There’s no doubt that a novel’s setting, when done well, improves a reader’s experience. For example, I can’t imagine Greg Iles’ Natchez Burning in anywhere other than small town Mississippi. Gone Girlneeded a suburban nouveau-riche feel. And Robert Galbraith (JK Rowling) does a brilliant job describing the busy London cityscape inThe Cuckoo’s Calling and The Silkworm.
When I first began writing Center of Gravity, I’d already decided to locate the novel in a fictional town south of Nashville, Tennessee. I invented neighborhoods, a school, a college, and a coffee shop—one so cozy that I wanted to spend my days there!
As I went through revisions (many, many revisions) it became clear that this very authentic story about the challenges of marriage, family, and forgiveness needed a real world location.
As I live and work in the Deep South, the overall feeling from my editors was that Center of Gravity should be set along the Gulf Coast—specifically, in Mobile, Alabama
In many ways, Mobile ended up being ideal for Center of Gravity. Founded in 1702 as the capital of colonial French Louisiana, Mobile offers a rich culture rooted in tradition. The city boasts lovely antebellum architecture, city parks, museums, and a lively arts community. As in many Southern cities, Mobile is a place where people greet strangers on the street like old friends, where children are still expected to address their elders with “sir” and “ma’am,” and manners and church attendance are still held in high esteem.
Here’s a quick look at Center of Gravity’s setting:
Sights & Smells: Mobile is home to lush, lovely flowering plants and trees. As Center of Gravity is set in March and April, azaleas are in full bloom, dogwoods are covered with white blossoms, and camellias are opening their pink buds to the sky. In the evenings, with cicadas chirping, the air seems to be scented with honeysuckle and wisteria.
Food: The Deep South is known for its delicious food and recipes passed down from generation to generation. In the summer, especially, it’s common to encounter neighborhood barbeques, crawfish and shrimp boils, as well as Sunday dinners after church with crispy fried chicken, okra, collard greens, and sweet cornbread. Yum!
Weather: To me, Mobile’s weather can be summed up in one word: sultry. Spring is glorious and warm, and summers are hot, humid, and full of sunshine.
Mobile is just thirty minutes from snow-white Gulf of Mexico beaches, but is also traditionally known one of the wettest cities in the nation, so rainstorms and hurricanes aren’t uncommon!
Landmarks: In Center of Gravity, the gorgeous grounds of Springport College (this one is fictional!) play a major role in the story’s action, as does Miss Beulah’s coffee shop—a favorite gathering place, and Mobile Prep, one of the city’s elite private schools.
This photo (left) is of Spring Hill College in Mobile, Alabama, where I based the look and feel of Springport College.

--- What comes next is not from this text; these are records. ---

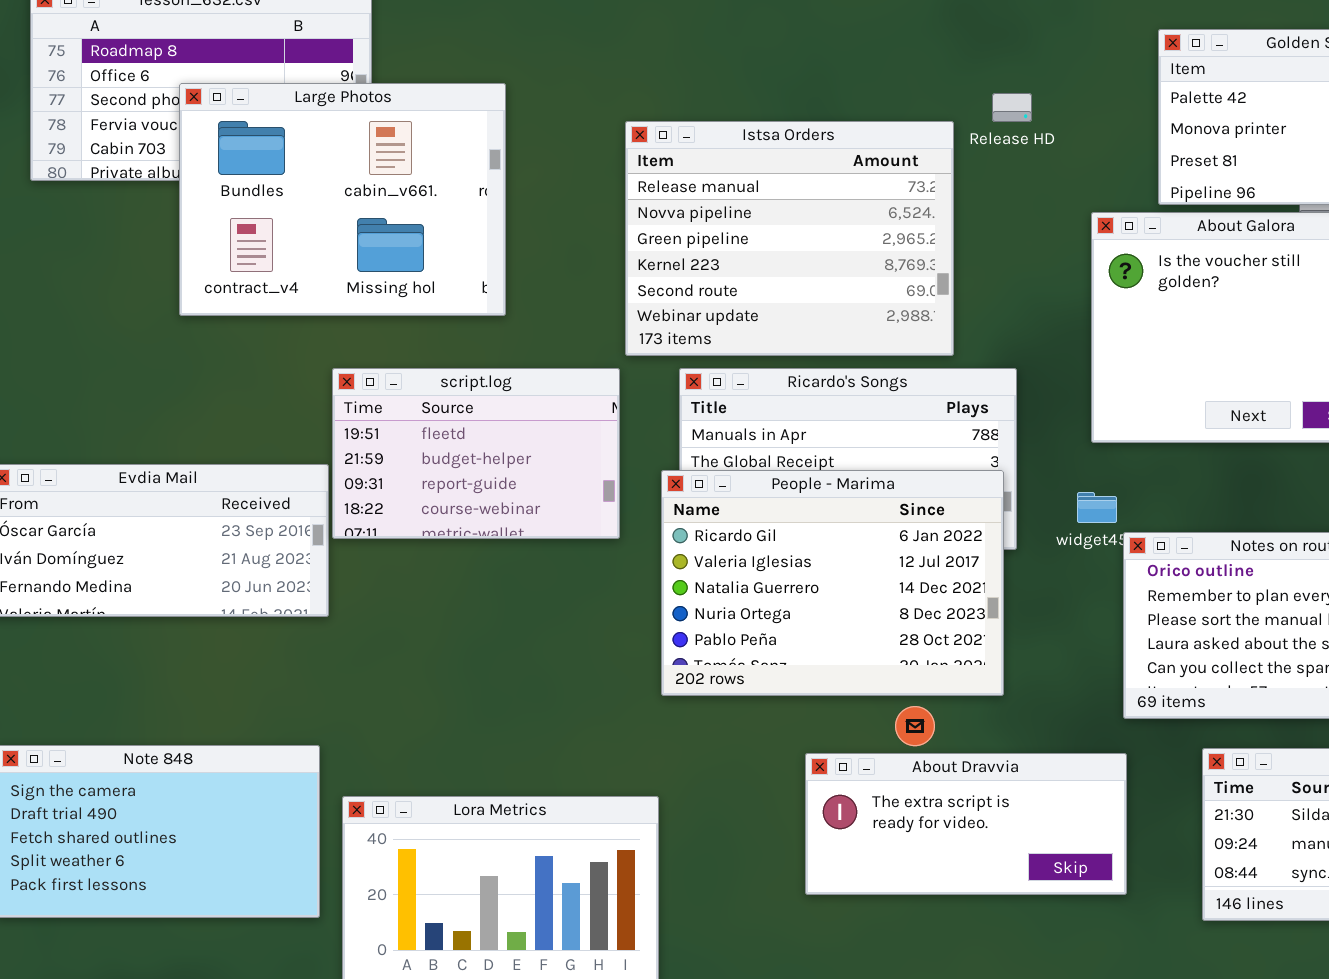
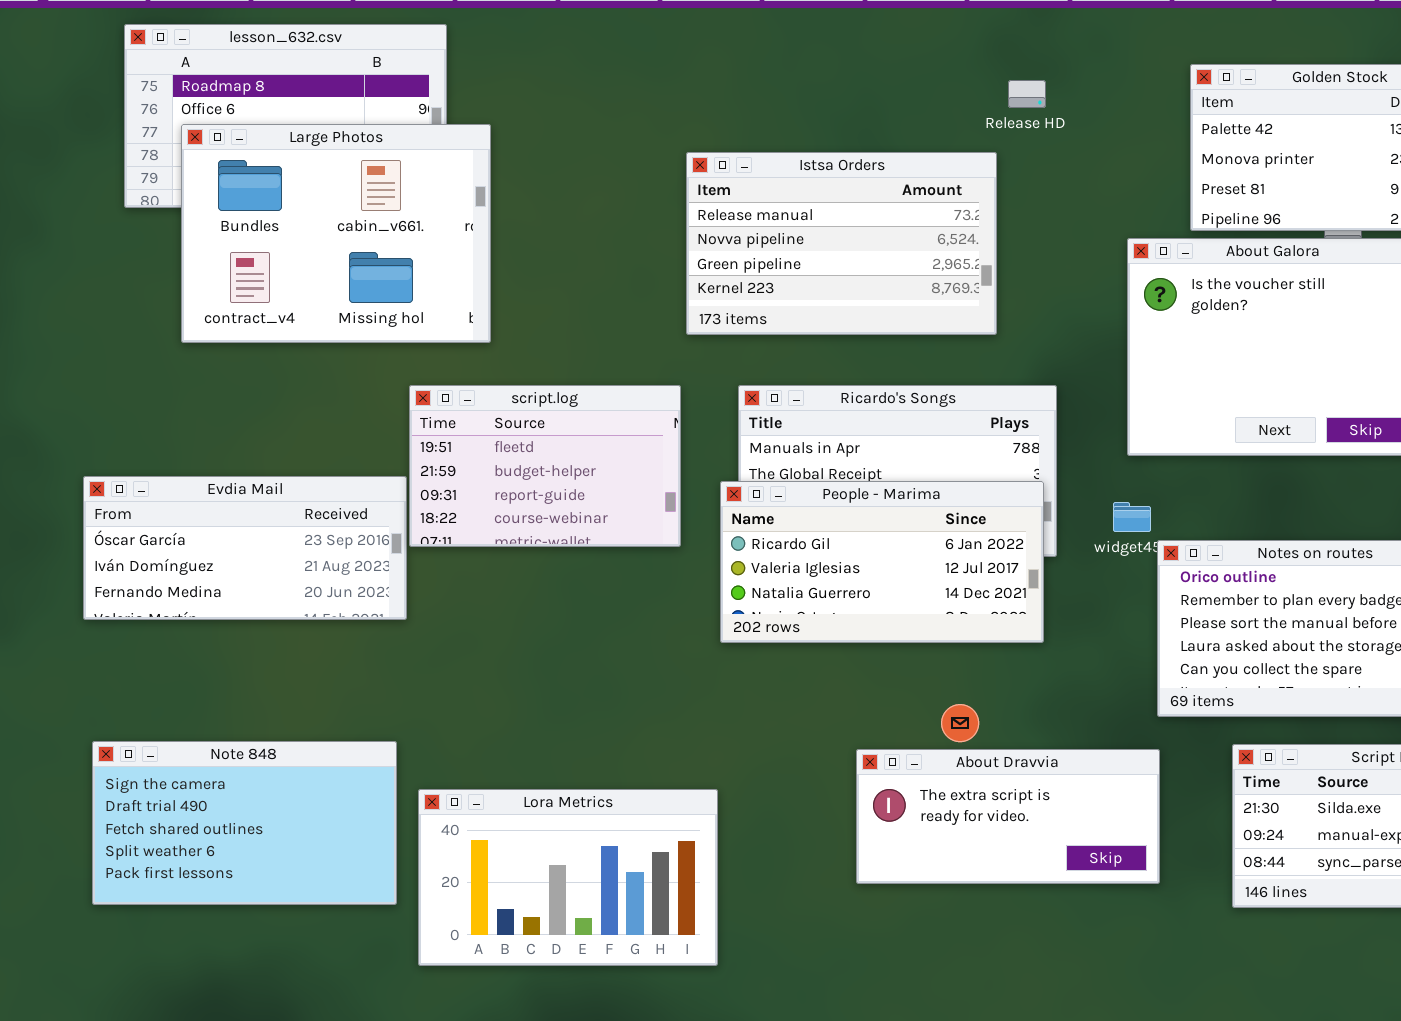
Large Photos: [179,83,506,316] -> [181,124,491,343], moved
Release HD: [992,93,1032,122] -> [1008,80,1046,108], moved
Istsa Orders: [625,121,954,356] -> [686,152,997,335], resized
People - Marima: [661,470,1004,696] -> [720,481,1044,643], resized

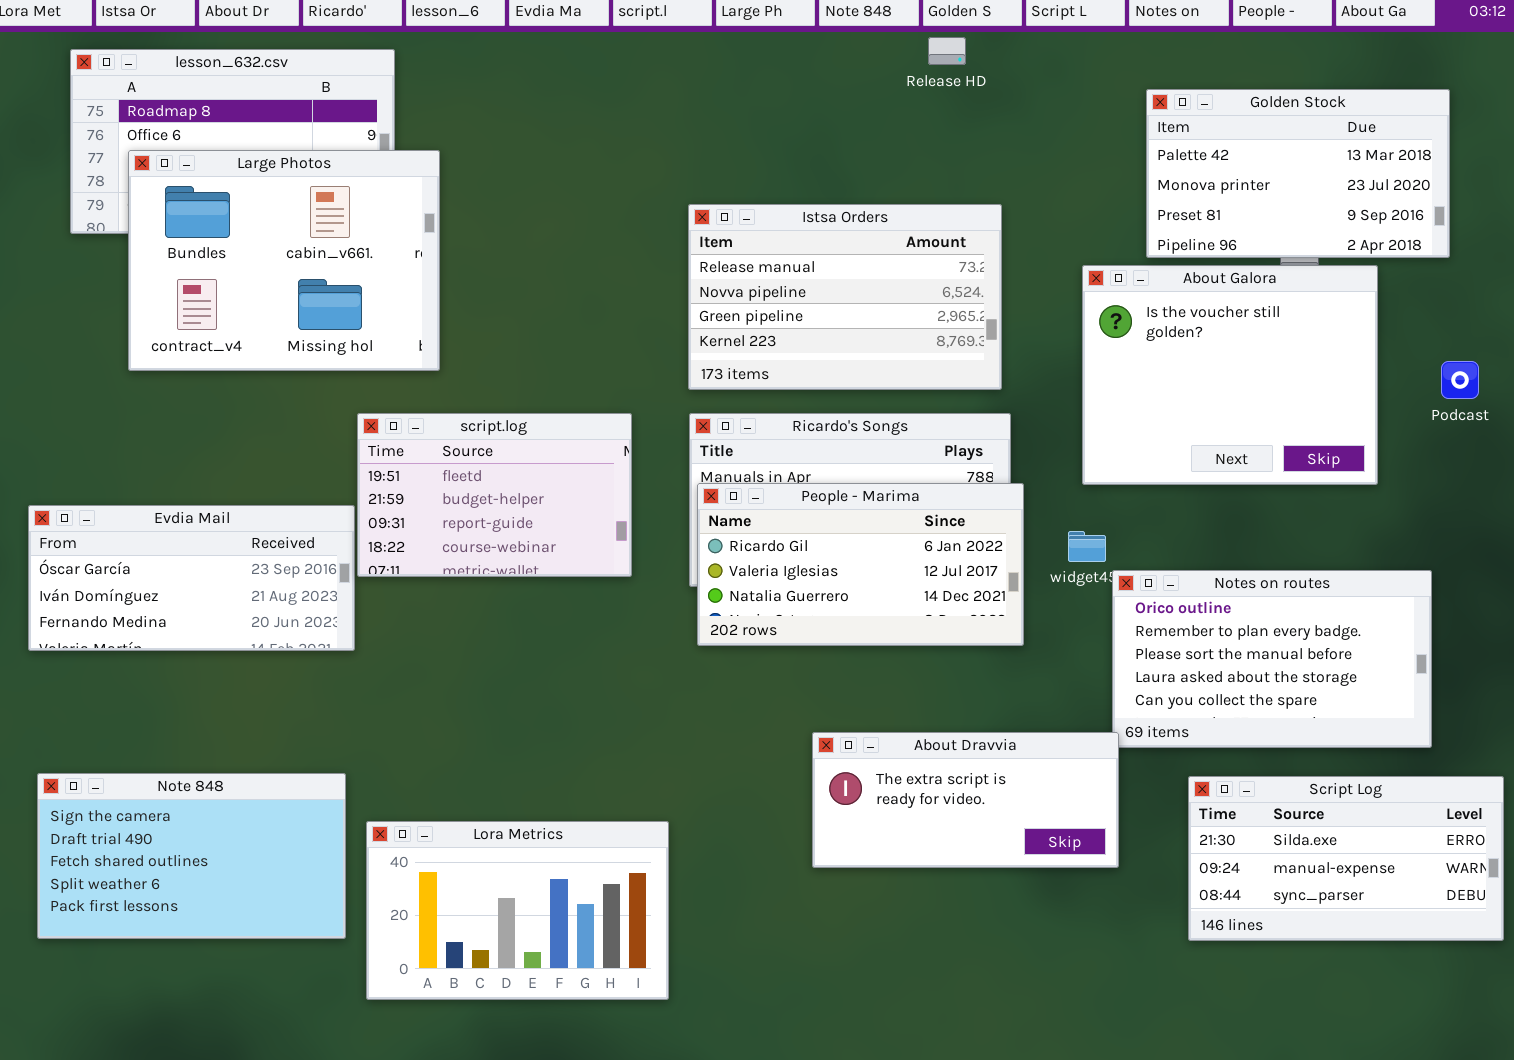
Release HD: [1008,80,1046,108] -> [928,37,966,65], moved
Istsa Orders: [686,152,997,335] -> [688,204,1002,390], moved
People - Marima: [720,481,1044,643] -> [697,483,1024,646], moved
About Dravvia: [856,749,1160,884] -> [812,732,1119,868], moved

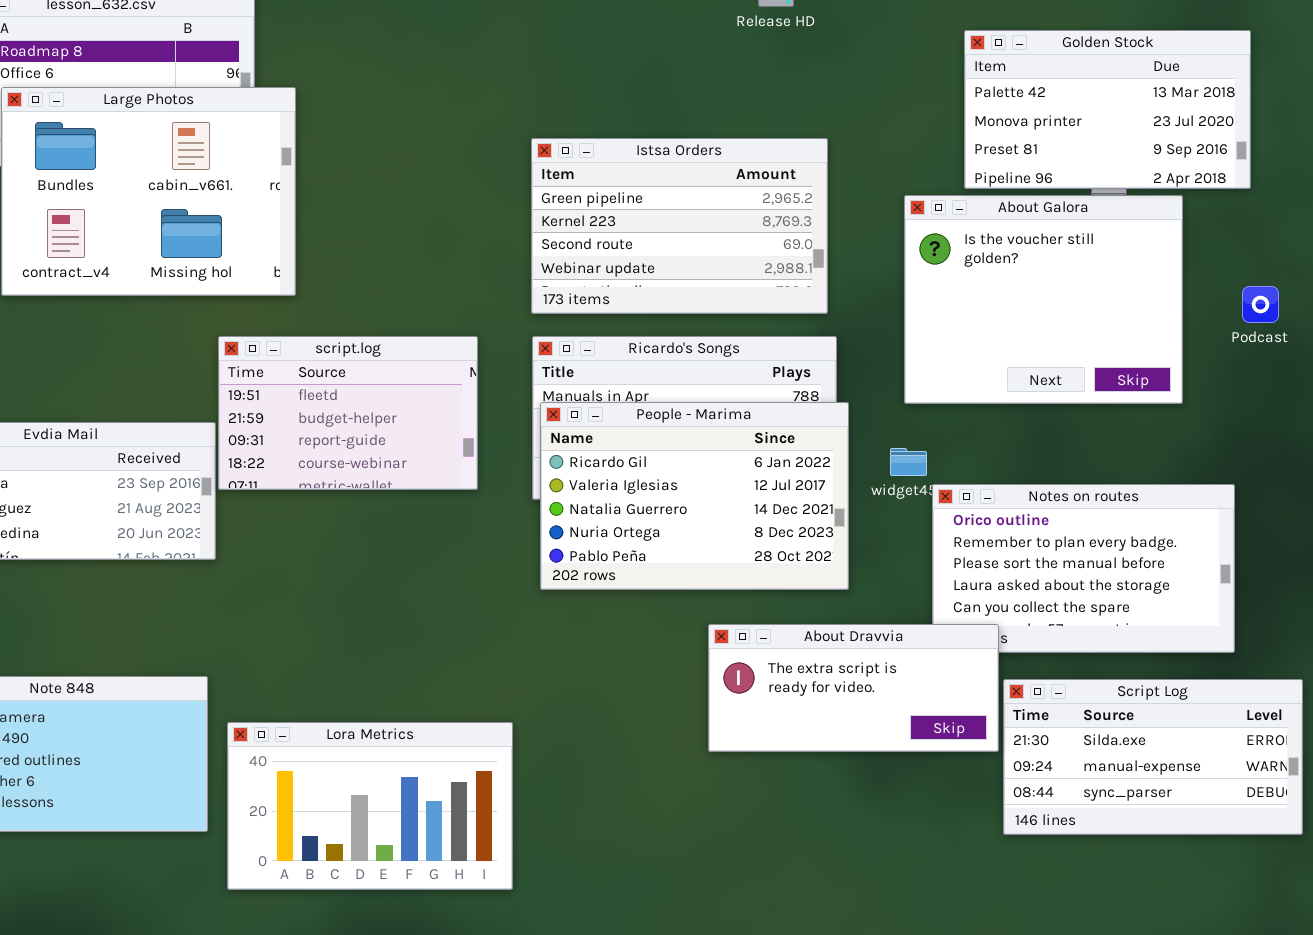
Istsa Orders: [688,204,1002,390] -> [531,138,828,314], scrolled down 2 rows
People - Marima: [697,483,1024,646] -> [540,402,849,590], resized
About Dravvia: [812,732,1119,868] -> [708,624,999,752], moved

I hope this gives you a taste of what Mobile, Ala. is all about! Admittedly, I was a bit nervous about making the city the setting for Center of Gravity. Though there’s always intense pressure to get the setting of a novel just right, there’s even more pressure when the location of my novel is my adopted hometown!
What are your thoughts on settings? What makes them unforgettable?